**DATA SHOWN**
_____

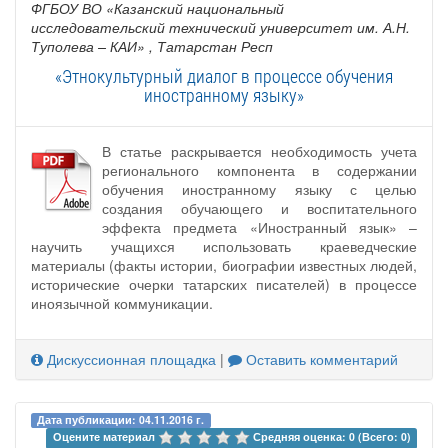
ФГБОУ ВО «Казанский национальный
исследовательский технический университет им. А.Н.
Туполева – КАИ»
, Татарстан Респ
«Этнокультурный диалог в процессе обучения
иностранному языку»
В статье раскрывается необходимость учета
регионального компонента в содержании
обучения иностранному языку с целью
создания обучающего и воспитательного
эффекта предмета «Иностранный язык» –
научить учащихся использовать краеведческие
материалы (факты истории, биографии известных людей,
исторические очерки татарских писателей) в процессе
иноязычной коммуникации.
Дискуссионная площадка
|
Оставить комментарий
Дата публикации: 04.11.2016 г.
Оцените материал 
Средняя оценка: 0 (Всего: 0)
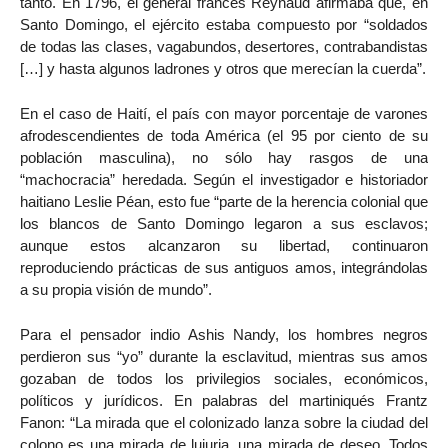
tanto. En 1796, el general francés Reynaud afirmaba que, en
Santo Domingo, el ejército estaba compuesto por “soldados
de todas las clases, vagabundos, desertores, contrabandistas
[…] y hasta algunos ladrones y otros que merecían la cuerda”.
En el caso de Haití, el país con mayor porcentaje de varones
afrodescendientes de toda América (el 95 por ciento de su
población masculina), no sólo hay rasgos de una
“machocracia” heredada. Según el investigador e historiador
haitiano Leslie Péan, esto fue “parte de la herencia colonial que
los blancos de Santo Domingo legaron a sus esclavos;
aunque estos alcanzaron su libertad, continuaron
reproduciendo prácticas de sus antiguos amos, integrándolas
a su propia visión de mundo”.
Para el pensador indio Ashis Nandy, los hombres negros
perdieron sus “yo” durante la esclavitud, mientras sus amos
gozaban de todos los privilegios sociales, económicos,
políticos y jurídicos. En palabras del martiniqués Frantz
Fanon: “La mirada que el colonizado lanza sobre la ciudad del
colono es una mirada de lujuria, una mirada de deseo. Todos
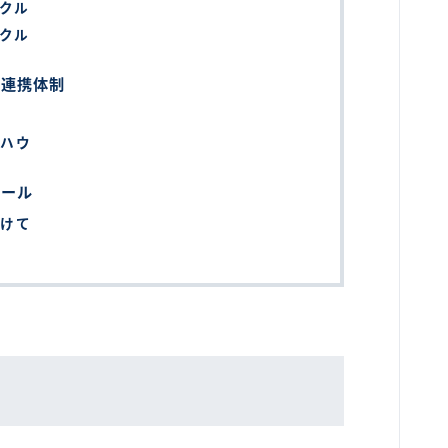
イクル
イクル
の連携体制
ウハウ
エール
向けて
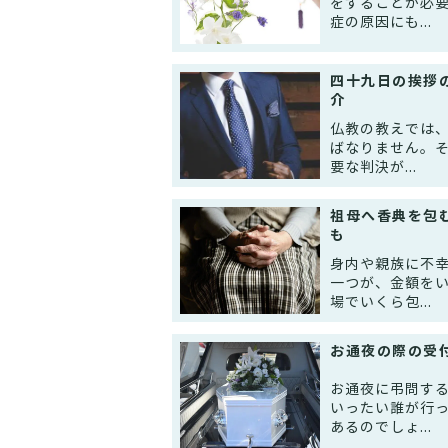
をすることが必
症の原因にも...
四十九日の挨拶
介
仏教の教えでは
ばなりません。
要な判決が...
祖母へ香典を包
も
身内や親族に不
一つが、金額を
場でいくら包...
お通夜の際の受
お通夜に弔問す
いったい誰が行
あるのでしょ...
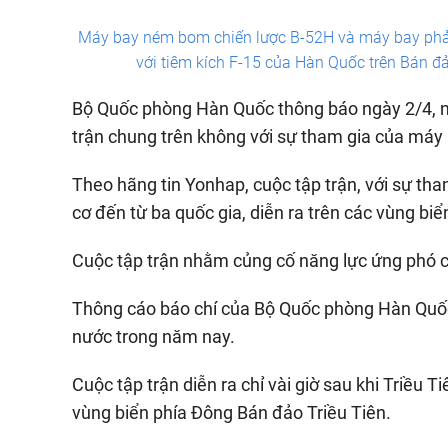
Máy bay ném bom chiến lược B-52H và máy bay phản
với tiêm kích F-15 của Hàn Quốc trên Bán đ
Bộ Quốc phòng Hàn Quốc thông báo ngày 2/4, n
trận chung trên không với sự tham gia của máy
Theo hãng tin Yonhap, cuộc tập trận, với sự t
cơ đến từ ba quốc gia, diễn ra trên các vùng b
Cuộc tập trận nhằm củng cố năng lực ứng phó 
Thông cáo báo chí của Bộ Quốc phòng Hàn Quốc 
nước trong năm nay.
Cuộc tập trận diễn ra chỉ vài giờ sau khi Triều
vùng biển phía Đông Bán đảo Triều Tiên.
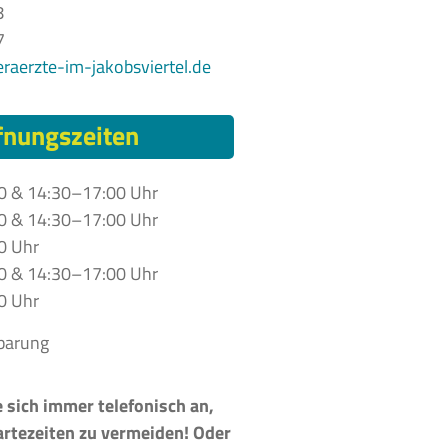
8
7
raerzte-im-jakobsviertel.de
fnungszeiten
0 & 14:30–17:00 Uhr
0 & 14:30–17:00 Uhr
0 Uhr
0 & 14:30–17:00 Uhr
0 Uhr
barung
e sich immer telefonisch an,
rtezeiten zu vermeiden! Oder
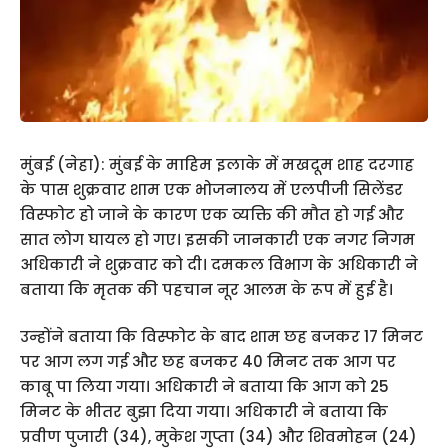
मुंबई (नेहा): मुंबई के माहिम इलाके में मखदूम शाह दरगाह
के पास शुक्रवार शाम एक भोजनालय में एलपीजी सिलेंडर
विस्फोट हो जाने के कारण एक व्यक्ति की मौत हो गई और
सात लोग घायल हो गए। इसकी जानकारी एक नगर निगम
अधिकारी ने शुक्रवार को दी। दमकल विभाग के अधिकारी ने
बताया कि मृतक की पहचान नूर आलम के रूप में हुई है।
उन्होंने बताया कि विस्फोट के बाद शाम छह बजकर 17 मिनट
पर आग लग गई और छह बजकर 40 मिनट तक आग पर
काबू पा लिया गया। अधिकारी ने बताया कि आग को 25
मिनट के भीतर बुझा दिया गया। अधिकारी ने बताया कि
प्रवीण पुजारी (34), मुकेश गुप्ता (34) और शिवमोहन (24)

_____

**INSTRUCTION**
Edit the text of all the entries above so that every "Santo Domingo" becomes "Saint-Domingue", with nothing else changed. Leave the pictures out of your answer.

**YOUR RESPONSE**
ФГБОУ ВО «Казанский национальный
исследовательский технический университет им. А.Н.
Туполева – КАИ»
, Татарстан Респ
«Этнокультурный диалог в процессе обучения
иностранному языку»
В статье раскрывается необходимость учета
регионального компонента в содержании
обучения иностранному языку с целью
создания обучающего и воспитательного
эффекта предмета «Иностранный язык» –
научить учащихся использовать краеведческие
материалы (факты истории, биографии известных людей,
исторические очерки татарских писателей) в процессе
иноязычной коммуникации.
Дискуссионная площадка
|
Оставить комментарий
Дата публикации: 04.11.2016 г.
Оцените материал 
Средняя оценка: 0 (Всего: 0)
tanto. En 1796, el general francés Reynaud afirmaba que, en
Saint-Domingue, el ejército estaba compuesto por “soldados
de todas las clases, vagabundos, desertores, contrabandistas
[…] y hasta algunos ladrones y otros que merecían la cuerda”.
En el caso de Haití, el país con mayor porcentaje de varones
afrodescendientes de toda América (el 95 por ciento de su
población masculina), no sólo hay rasgos de una
“machocracia” heredada. Según el investigador e historiador
haitiano Leslie Péan, esto fue “parte de la herencia colonial que
los blancos de Saint-Domingue legaron a sus esclavos;
aunque estos alcanzaron su libertad, continuaron
reproduciendo prácticas de sus antiguos amos, integrándolas
a su propia visión de mundo”.
Para el pensador indio Ashis Nandy, los hombres negros
perdieron sus “yo” durante la esclavitud, mientras sus amos
gozaban de todos los privilegios sociales, económicos,
políticos y jurídicos. En palabras del martiniqués Frantz
Fanon: “La mirada que el colonizado lanza sobre la ciudad del
colono es una mirada de lujuria, una mirada de deseo. Todos
イクル
イクル
の連携体制
ウハウ
エール
向けて
をすることが必
症の原因にも...
四十九日の挨拶
介
仏教の教えでは
ばなりません。
要な判決が...
祖母へ香典を包
も
身内や親族に不
一つが、金額を
場でいくら包...
お通夜の際の受
お通夜に弔問す
いったい誰が行
あるのでしょ...
Máy bay ném bom chiến lược B-52H và máy bay phản
với tiêm kích F-15 của Hàn Quốc trên Bán đ
Bộ Quốc phòng Hàn Quốc thông báo ngày 2/4, n
trận chung trên không với sự tham gia của máy
Theo hãng tin Yonhap, cuộc tập trận, với sự t
cơ đến từ ba quốc gia, diễn ra trên các vùng b
Cuộc tập trận nhằm củng cố năng lực ứng phó 
Thông cáo báo chí của Bộ Quốc phòng Hàn Quốc 
nước trong năm nay.
Cuộc tập trận diễn ra chỉ vài giờ sau khi Triều
vùng biển phía Đông Bán đảo Triều Tiên.
8
7
raerzte-im-jakobsviertel.de
fnungszeiten
0 & 14:30–17:00 Uhr
0 & 14:30–17:00 Uhr
0 Uhr
0 & 14:30–17:00 Uhr
0 Uhr
barung
e sich immer telefonisch an,
rtezeiten zu vermeiden! Oder
मुंबई (नेहा): मुंबई के माहिम इलाके में मखदूम शाह दरगाह
के पास शुक्रवार शाम एक भोजनालय में एलपीजी सिलेंडर
विस्फोट हो जाने के कारण एक व्यक्ति की मौत हो गई और
सात लोग घायल हो गए। इसकी जानकारी एक नगर निगम
अधिकारी ने शुक्रवार को दी। दमकल विभाग के अधिकारी ने
बताया कि मृतक की पहचान नूर आलम के रूप में हुई है।
उन्होंने बताया कि विस्फोट के बाद शाम छह बजकर 17 मिनट
पर आग लग गई और छह बजकर 40 मिनट तक आग पर
काबू पा लिया गया। अधिकारी ने बताया कि आग को 25
मिनट के भीतर बुझा दिया गया। अधिकारी ने बताया कि
प्रवीण पुजारी (34), मुकेश गुप्ता (34) और शिवमोहन (24)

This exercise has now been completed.